Последний беглец из СССР: «Мне казалось, я все рассчитал. О том, что это ни хрена не работает, узнал уже потом»
Валерий Смирнов, старший научный сотрудник Института электронных управляющих машин министерства приборостроения, средств автоматизации и систем управления, в 1981 году во время служебной командировки в Норвегию попросил политического убежища. Но в 1982-м вернулся в СССР и в итоге стал одним из последних политзаключенных, арестованных за намерение сбежать из страны.
Почему он вернулся, зная, что сядет? Эксклюзивное интервью, которое Валерий Смирнов дал «Деталям», восстанавливает события полувековой давности: Россия, как и сегодня, искала лазейки в западных санкциях, а семьи «изменников родины» становились заложниками.
– Почему ты решил перебежать на Запад?
– Меня подтолкнула голодовка Андрея Дмитриевича Сахарова (в 1981 году Сахаров объявил голодовку в знак протеста против отказа в выездной визе жене сына Елены Боннэр, проживающего в США. – Прим. «Деталей»).
– Ну, где Сахаров, сосланный в город Горький, – и где Смирнов, которому так доверяют, что даже разрешают ездить в капиталистические страны…
– Доверяли. Я уже в третий раз тогда поехал. Обычно беглец прыгает с парохода, плывет несколько суток, как Слава Курилов. Я уважаю таких людей. У меня ситуация была совершенно иной. Интересная работа с коллегами-норвежцами, я иногда находил ошибки в их программах, причем серьезные, за что они меня очень зауважали.
Когда я впервые попал в Норвегию – меня поразило спокойствие. И я, конечно, хотел работать с американцами. В общем, к третьей поездке все взвесил и решил.
Я плохо предполагал себе последствия. Считал, что семью ко мне выпустят: Хельсинкские же соглашения там, права человека… О том, что Светлана Аллилуева много лет не могла даже позвонить в Союз детям и внукам, я узнал позже. Была иллюзия, что советская власть в большей степени цивилизована. Мне казалось, я все рассчитал.
О том, что это ни хрена не работает, узнал уже потом. И что Виктор Корчной с кем только не встречался, чтобы вытащить жену и сына… А в мои планы не входило убегать, наплевав на семью.
– И вот ты в Осло. Что делаешь?
━━━━
=== Задание 1 ===
Внесите строки всех записей, приведенных ниже, в нумерованный список, опустив пустые строки. Изображения в ответ не включайте.

Записи из набора данных
━━━━
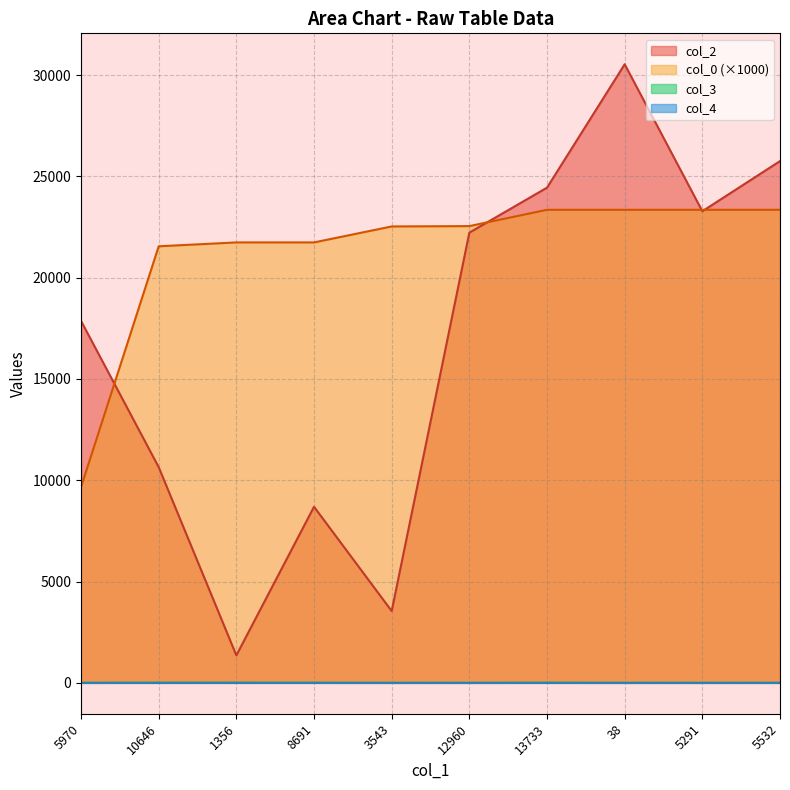

What is the approximate value of col_0 at 38?

23350.5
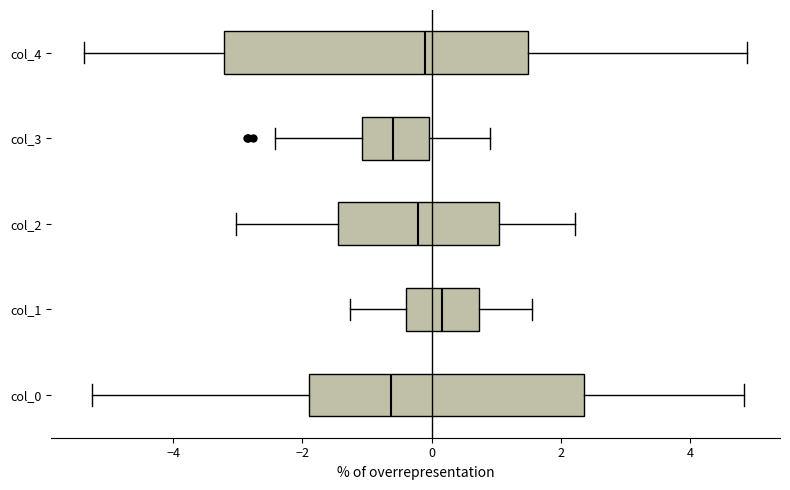

Which box is the widest, from its left edge to its right edge?

col_4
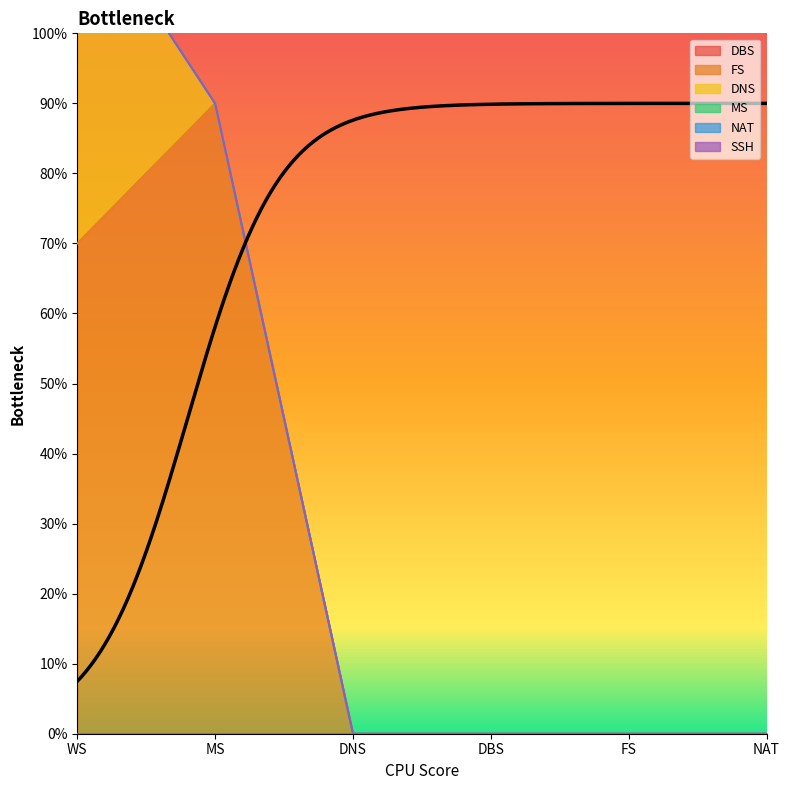

What is the greatest value displayed?

0.9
━━━━
=== Задание 2 ===
Продублируйте без изменений часть интервью между словами «Я плохо предполагал» и «цивилизована. Мне казалось, я все рассчитал.» включительно.

=== Письменный ответ 1 ===
1. What is the approximate value of col_0 at 38?
2. 23350.5
3. Which box is the widest, from its left edge to its right edge?
4. col_4
5. What is the greatest value displayed?
6. 0.9

=== Письменный ответ 2 ===
Я плохо предполагал себе последствия. Считал, что семью ко мне выпустят: Хельсинкские же соглашения там, права человека… О том, что Светлана Аллилуева много лет не могла даже позвонить в Союз детям и внукам, я узнал позже. Была иллюзия, что советская власть в большей степени цивилизована. Мне казалось, я все рассчитал.